* **Directions for this task**: Within the records below, reproduce without change the lines from the line that has "2026-05-10 06:00" through the line that has "reklam i treści, badnie", and only those.

━━━━━ Exercise input ━━━━━

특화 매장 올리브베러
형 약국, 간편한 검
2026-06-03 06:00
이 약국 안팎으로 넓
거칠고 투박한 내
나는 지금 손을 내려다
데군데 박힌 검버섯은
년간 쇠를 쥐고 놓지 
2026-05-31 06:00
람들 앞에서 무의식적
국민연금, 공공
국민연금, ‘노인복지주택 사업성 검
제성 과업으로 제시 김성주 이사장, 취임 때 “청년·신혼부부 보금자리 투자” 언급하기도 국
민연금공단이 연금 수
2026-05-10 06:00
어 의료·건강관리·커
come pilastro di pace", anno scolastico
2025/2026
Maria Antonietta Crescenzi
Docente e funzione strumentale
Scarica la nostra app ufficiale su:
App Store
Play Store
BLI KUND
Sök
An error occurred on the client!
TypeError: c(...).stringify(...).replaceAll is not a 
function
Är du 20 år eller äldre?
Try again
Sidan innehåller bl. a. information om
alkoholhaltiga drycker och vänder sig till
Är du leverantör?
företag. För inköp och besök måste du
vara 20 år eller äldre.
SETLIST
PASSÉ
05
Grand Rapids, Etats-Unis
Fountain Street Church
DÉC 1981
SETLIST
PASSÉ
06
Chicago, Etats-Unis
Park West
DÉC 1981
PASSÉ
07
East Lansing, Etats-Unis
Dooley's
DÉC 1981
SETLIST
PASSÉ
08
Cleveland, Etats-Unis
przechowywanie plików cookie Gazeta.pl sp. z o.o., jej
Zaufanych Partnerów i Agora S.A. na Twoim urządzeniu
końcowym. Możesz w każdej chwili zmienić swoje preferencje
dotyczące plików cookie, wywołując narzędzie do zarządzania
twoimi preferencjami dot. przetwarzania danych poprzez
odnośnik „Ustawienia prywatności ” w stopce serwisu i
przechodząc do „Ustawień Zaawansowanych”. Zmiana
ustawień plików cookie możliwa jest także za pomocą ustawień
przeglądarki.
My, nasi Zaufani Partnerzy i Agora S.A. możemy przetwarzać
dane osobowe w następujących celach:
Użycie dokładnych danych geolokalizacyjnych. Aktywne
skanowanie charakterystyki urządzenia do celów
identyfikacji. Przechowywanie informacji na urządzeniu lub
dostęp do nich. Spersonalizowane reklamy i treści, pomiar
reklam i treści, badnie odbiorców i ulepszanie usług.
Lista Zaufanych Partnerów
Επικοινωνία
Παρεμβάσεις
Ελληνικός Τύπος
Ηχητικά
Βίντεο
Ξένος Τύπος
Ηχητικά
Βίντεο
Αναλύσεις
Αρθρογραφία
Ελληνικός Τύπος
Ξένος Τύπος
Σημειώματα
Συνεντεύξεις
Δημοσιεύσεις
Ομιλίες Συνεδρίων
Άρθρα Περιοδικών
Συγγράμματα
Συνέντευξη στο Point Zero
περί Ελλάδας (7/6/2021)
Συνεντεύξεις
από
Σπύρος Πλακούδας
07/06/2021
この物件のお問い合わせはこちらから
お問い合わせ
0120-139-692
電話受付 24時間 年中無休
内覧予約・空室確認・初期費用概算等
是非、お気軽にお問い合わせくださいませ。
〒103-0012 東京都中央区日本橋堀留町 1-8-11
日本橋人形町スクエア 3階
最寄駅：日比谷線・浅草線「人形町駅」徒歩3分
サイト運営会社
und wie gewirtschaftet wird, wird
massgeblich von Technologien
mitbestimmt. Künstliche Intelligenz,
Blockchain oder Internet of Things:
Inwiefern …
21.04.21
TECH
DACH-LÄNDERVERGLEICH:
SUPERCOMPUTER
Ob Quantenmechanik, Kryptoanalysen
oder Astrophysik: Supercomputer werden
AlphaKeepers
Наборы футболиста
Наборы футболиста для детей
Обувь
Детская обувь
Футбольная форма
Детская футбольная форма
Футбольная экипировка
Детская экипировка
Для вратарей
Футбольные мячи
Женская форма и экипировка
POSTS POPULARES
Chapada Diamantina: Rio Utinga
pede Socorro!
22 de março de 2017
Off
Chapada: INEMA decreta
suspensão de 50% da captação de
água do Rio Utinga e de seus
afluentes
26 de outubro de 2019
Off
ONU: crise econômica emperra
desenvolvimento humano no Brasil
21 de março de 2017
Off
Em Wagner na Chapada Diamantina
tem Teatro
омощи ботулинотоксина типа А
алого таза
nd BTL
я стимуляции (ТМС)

━━━━━

* **Solved exercise**:
2026-05-10 06:00
어 의료·건강관리·커
come pilastro di pace", anno scolastico
2025/2026
Maria Antonietta Crescenzi
Docente e funzione strumentale
Scarica la nostra app ufficiale su:
App Store
Play Store
BLI KUND
Sök
An error occurred on the client!
TypeError: c(...).stringify(...).replaceAll is not a 
function
Är du 20 år eller äldre?
Try again
Sidan innehåller bl. a. information om
alkoholhaltiga drycker och vänder sig till
Är du leverantör?
företag. För inköp och besök måste du
vara 20 år eller äldre.
SETLIST
PASSÉ
05
Grand Rapids, Etats-Unis
Fountain Street Church
DÉC 1981
SETLIST
PASSÉ
06
Chicago, Etats-Unis
Park West
DÉC 1981
PASSÉ
07
East Lansing, Etats-Unis
Dooley's
DÉC 1981
SETLIST
PASSÉ
08
Cleveland, Etats-Unis
przechowywanie plików cookie Gazeta.pl sp. z o.o., jej
Zaufanych Partnerów i Agora S.A. na Twoim urządzeniu
końcowym. Możesz w każdej chwili zmienić swoje preferencje
dotyczące plików cookie, wywołując narzędzie do zarządzania
twoimi preferencjami dot. przetwarzania danych poprzez
odnośnik „Ustawienia prywatności ” w stopce serwisu i
przechodząc do „Ustawień Zaawansowanych”. Zmiana
ustawień plików cookie możliwa jest także za pomocą ustawień
przeglądarki.
My, nasi Zaufani Partnerzy i Agora S.A. możemy przetwarzać
dane osobowe w następujących celach:
Użycie dokładnych danych geolokalizacyjnych. Aktywne
skanowanie charakterystyki urządzenia do celów
identyfikacji. Przechowywanie informacji na urządzeniu lub
dostęp do nich. Spersonalizowane reklamy i treści, pomiar
reklam i treści, badnie odbiorców i ulepszanie usług.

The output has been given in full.